Node order is the most important invariant in the system. Assignment index i means “the node at position i in the dual graph.” If you change the graph order without changing the assignment order, the file still decodes successfully but describes the wrong plans.

Bundles are the recommended default because they keep the graph and assignment stream together:

from binary_ensemble import BendlDecoder

decoder = BendlDecoder("ensemble.bendl")
graph = decoder.read_graph()      # NetworkX graph in assignment order, or None
metadata = decoder.read_metadata()

When BendlEncoder.add_graph(..., sort="mlc"), sort="rcm", or sort="key" reorders a graph, it returns the reordered graph. Write assignments in that returned order, and store the permutation map the bundle creates for you.

import networkx as nx

from binary_ensemble import BendlEncoder

graph = nx.convert_node_labels_to_integers(nx.path_graph(4))
adjacency = nx.adjacency_data(graph)

encoder = BendlEncoder("ordered.bendl", overwrite=True)
ordered_graph = encoder.add_graph(adjacency, sort="rcm")
write_order = list(ordered_graph.nodes)
assert len(write_order) == 4

with encoder.ben_stream() as ensemble:
    ensemble.write([1, 1, 2, 2])

Warning

Reordering the graph is lossless, but it is not cosmetic. Once you choose an order, every assignment written to that stream must use that exact order.

JSONL input

The whole-file codec helpers expect JSON Lines with one JSON object per line and an assignment field:

{"assignment": [1, 1, 2, 2], "sample": 1}
{"assignment": [1, 2, 2, 2], "sample": 2}

Extra fields such as sample, scores, or metadata can be present in the input JSONL, but only the assignment stream is encoded into .ben or .xben. If you need graph metadata, sampler settings, or scores to travel with the file, put the stream in a .bendl file and attach those payloads as assets.

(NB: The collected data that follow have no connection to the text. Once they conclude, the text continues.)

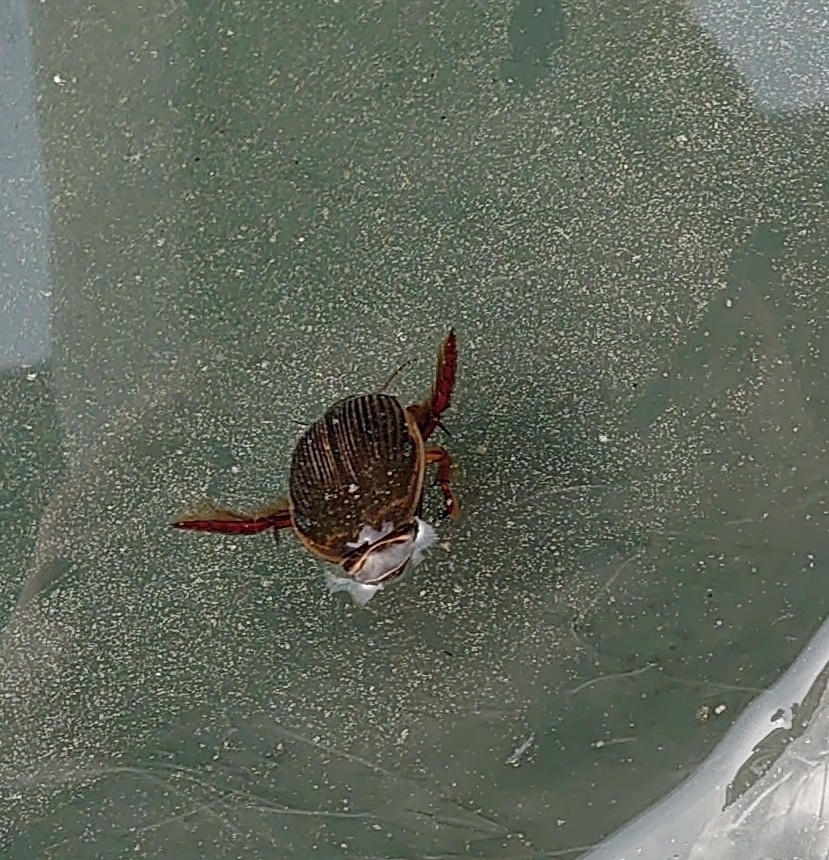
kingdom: Animalia
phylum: Arthropoda
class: Insecta
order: Coleoptera
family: Dytiscidae
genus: Dytiscus
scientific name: Dytiscus marginalis
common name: Great water beetle
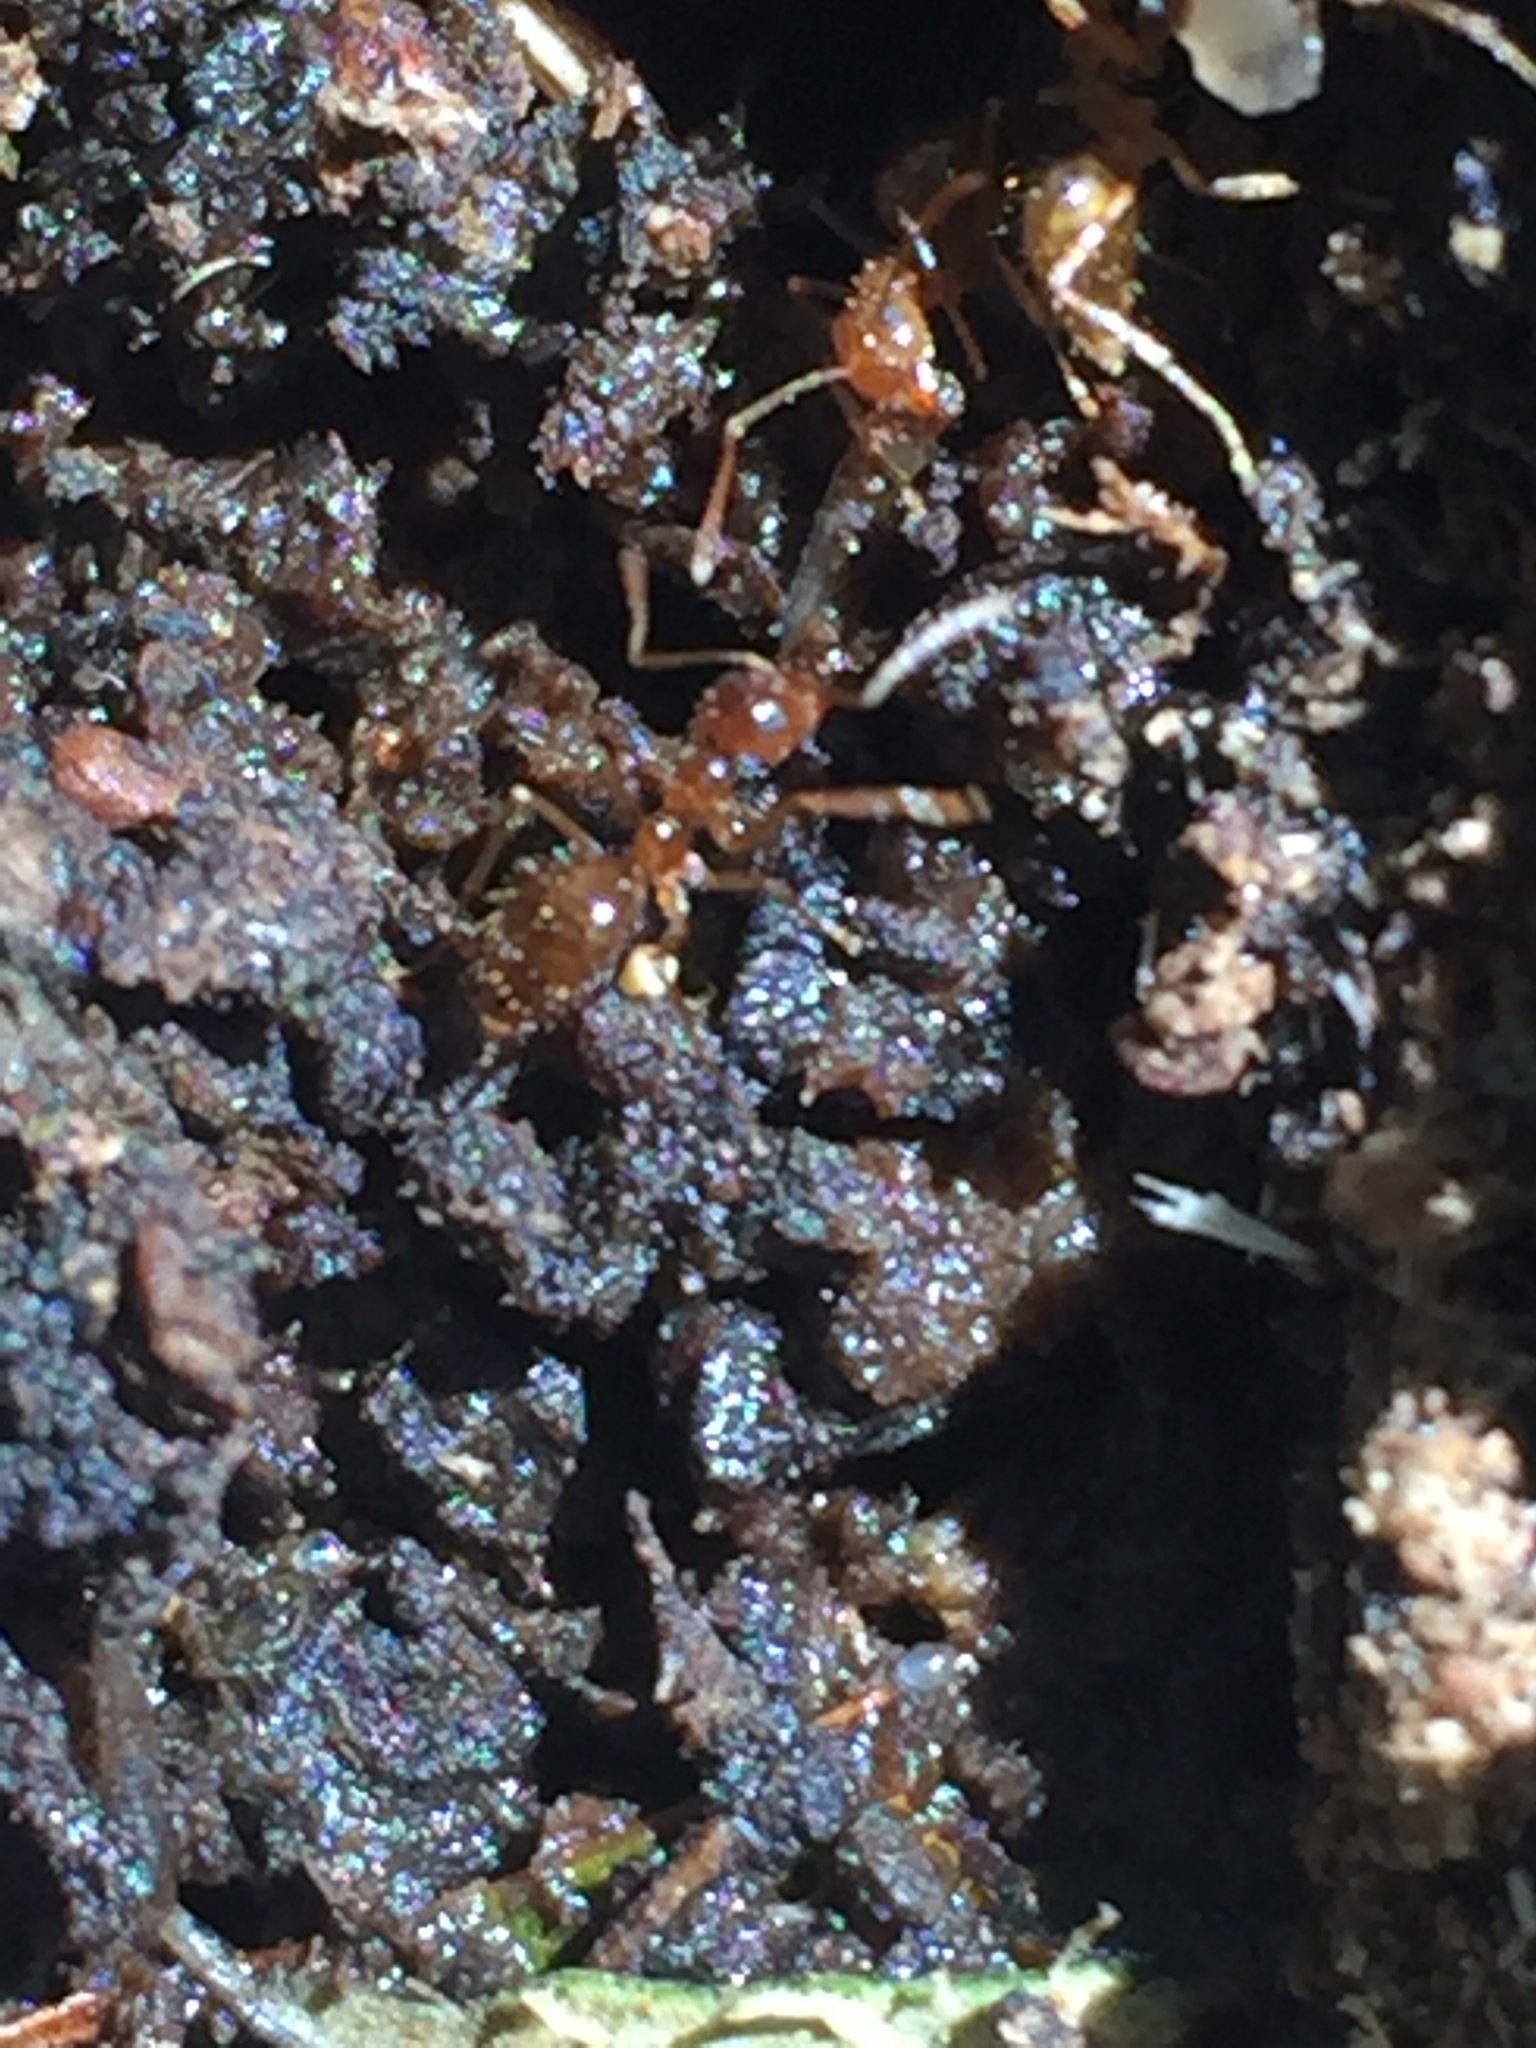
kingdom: Animalia
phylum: Arthropoda
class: Insecta
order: Hymenoptera
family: Formicidae
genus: Prenolepis
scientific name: Prenolepis imparis
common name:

from binary_ensemble import encode_jsonl_to_ben

encode_jsonl_to_ben("plans.jsonl", "plans.ben", overwrite=True)

Bundle assets

A .bendl file can carry well-known assets and custom assets:

Asset

Reader helper

Typical payload

graph.json

read_graph() or read_json_asset("graph.json")

NetworkX adjacency JSON

metadata.json

read_metadata()

Sampler name, seed, date, chain settings

node_permutation_map.json

read_node_permutation_map()

Reversible old-to-new node order map

Custom JSON/text/binary asset

read_json_asset() or read_asset_bytes()

Scores, notes, provenance, run manifests, geometry blobs

from binary_ensemble import BendlDecoder

decoder = BendlDecoder("ensemble.bendl")

for asset in decoder.list_assets():
    print(asset["name"], asset["type"], asset["flags"])

Variants and formats

The data contract is independent of the stream variant. standard, mkv_chain, and twodelta all decode to the same thing: a sequence of list[int] assignments. Choose the variant for compression behavior, not for downstream semantics.

Likewise, .ben, .xben, and .bendl carry the same assignment stream at different packaging layers:

Format

Carries assignments

Carries graph/assets

Best use

.ben

yes

no

Active work, fast streaming and subsampling

.xben

yes

no

Small plain-stream archive

.bendl with BEN stream

yes

yes

Recommended working bundle

.bendl with XBEN stream

yes

yes

Recommended share/archive bundle

Validation checklist

Before you encode a real ensemble, check these points:

  • Decide the node order once, before the first sample is written.

  • If you reorder a graph, run the sampler or assignment extraction in the reordered graph’s node order.

  • Keep assignment length constant for the whole stream.

  • Store the graph in the bundle unless every reader already has the exact matching graph.

  • Store sampler settings, random seed, scoring definitions, and provenance as metadata or custom assets.

  • Use BEN while sampling and iterating; recompress to XBEN when the file is ready to share.